Return every one of the records below word for word, leaving out the pictures.

Material for the task –
[Start]

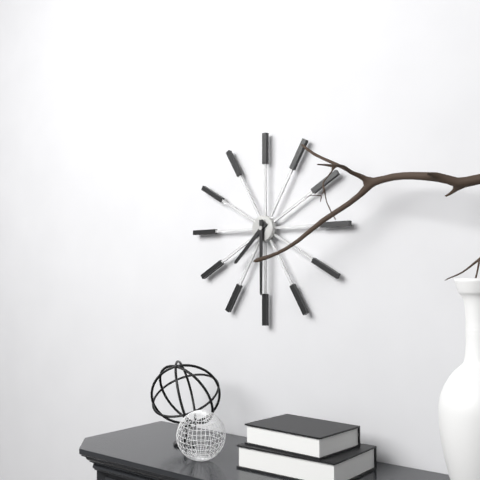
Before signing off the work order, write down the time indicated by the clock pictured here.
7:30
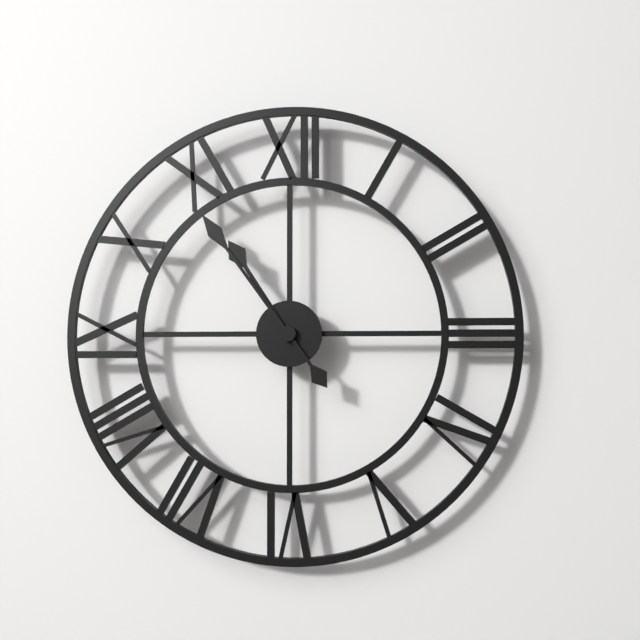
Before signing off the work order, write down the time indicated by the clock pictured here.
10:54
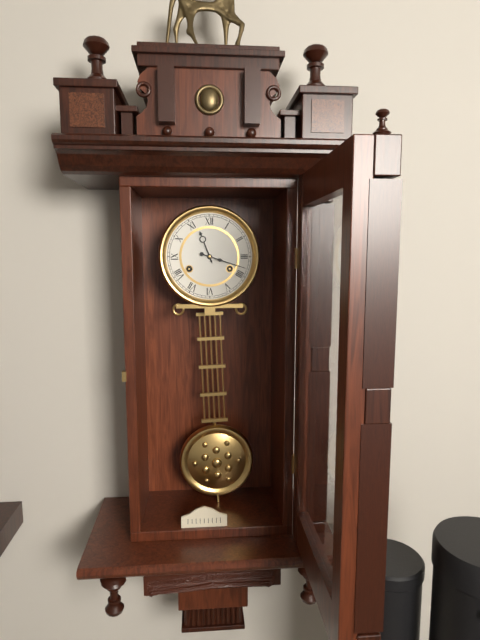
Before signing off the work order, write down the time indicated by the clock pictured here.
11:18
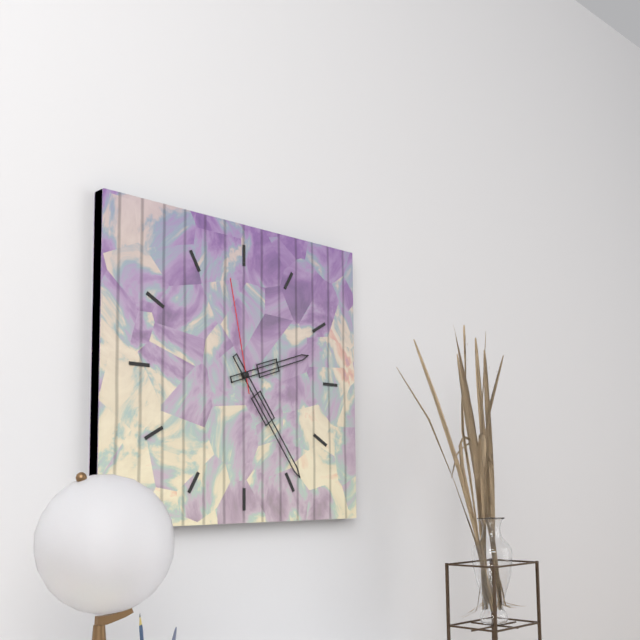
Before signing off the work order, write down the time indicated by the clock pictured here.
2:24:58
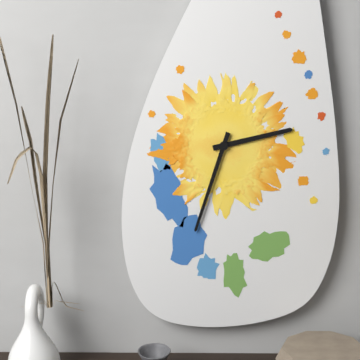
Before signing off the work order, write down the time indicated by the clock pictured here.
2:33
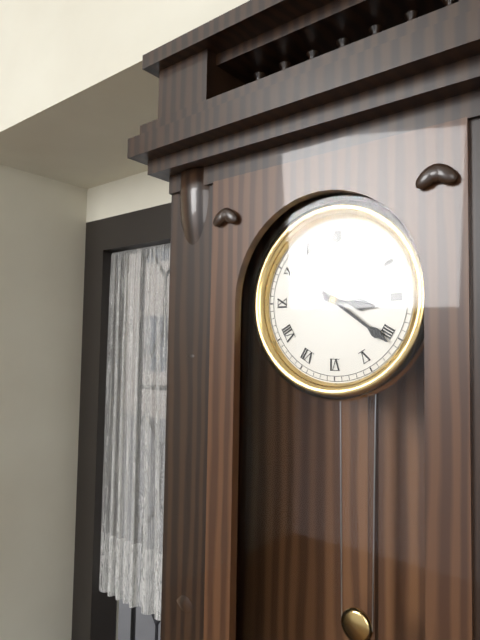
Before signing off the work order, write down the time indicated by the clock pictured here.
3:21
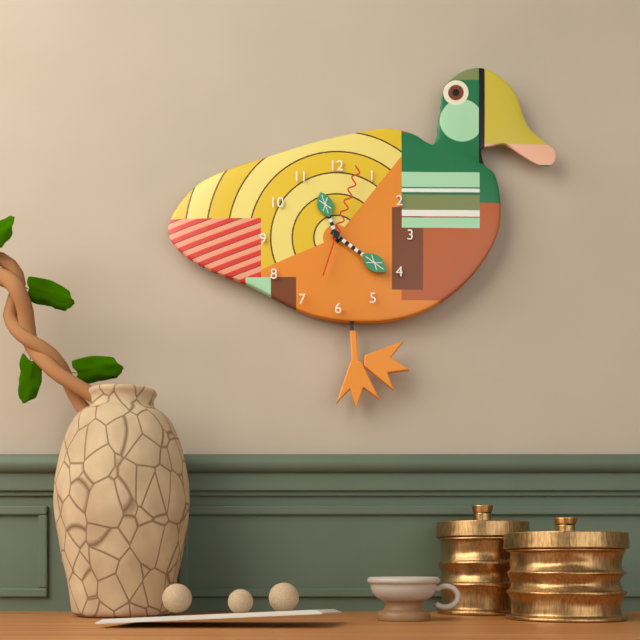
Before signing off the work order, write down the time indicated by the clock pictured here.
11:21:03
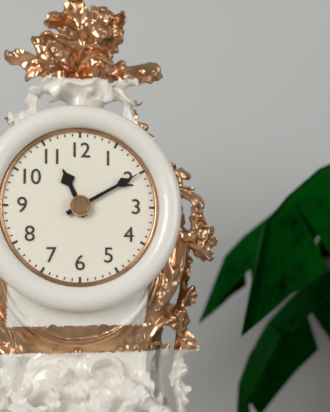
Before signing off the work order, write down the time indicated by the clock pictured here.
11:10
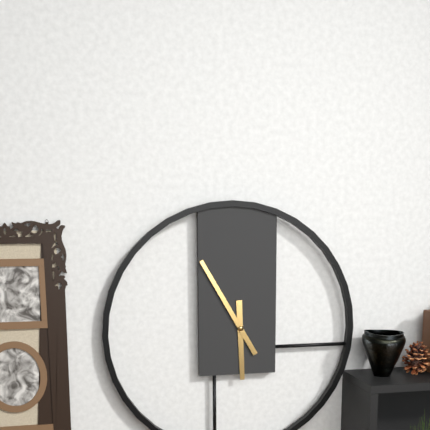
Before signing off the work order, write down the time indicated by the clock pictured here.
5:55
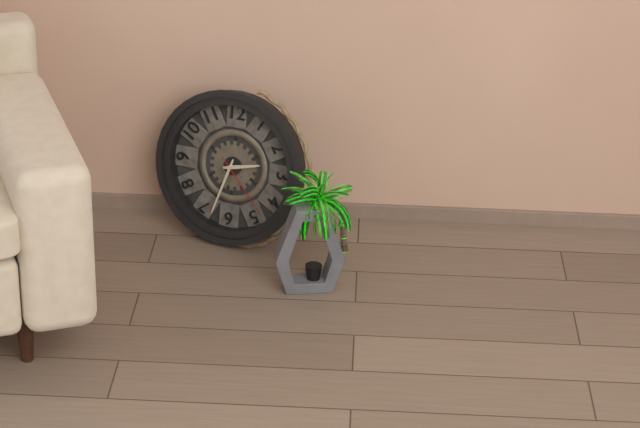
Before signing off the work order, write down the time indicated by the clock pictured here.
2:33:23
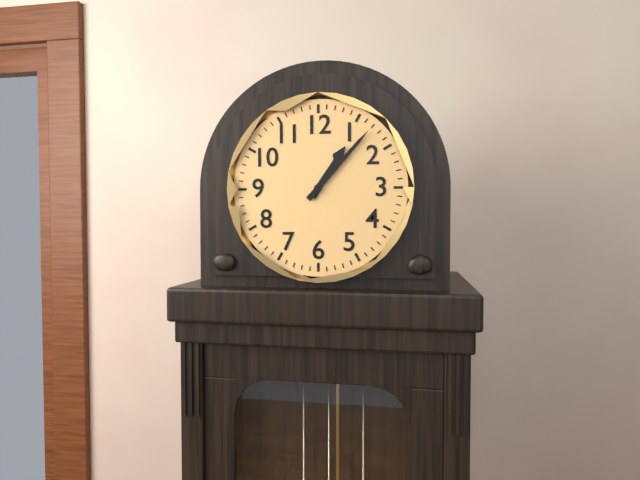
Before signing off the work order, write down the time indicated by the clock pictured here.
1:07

[End]

Worked solution –
Before signing off the work order, write down the time indicated by the clock pictured here.
7:30
Before signing off the work order, write down the time indicated by the clock pictured here.
10:54
Before signing off the work order, write down the time indicated by the clock pictured here.
11:18
Before signing off the work order, write down the time indicated by the clock pictured here.
2:24:58
Before signing off the work order, write down the time indicated by the clock pictured here.
2:33
Before signing off the work order, write down the time indicated by the clock pictured here.
3:21
Before signing off the work order, write down the time indicated by the clock pictured here.
11:21:03
Before signing off the work order, write down the time indicated by the clock pictured here.
11:10
Before signing off the work order, write down the time indicated by the clock pictured here.
5:55
Before signing off the work order, write down the time indicated by the clock pictured here.
2:33:23
Before signing off the work order, write down the time indicated by the clock pictured here.
1:07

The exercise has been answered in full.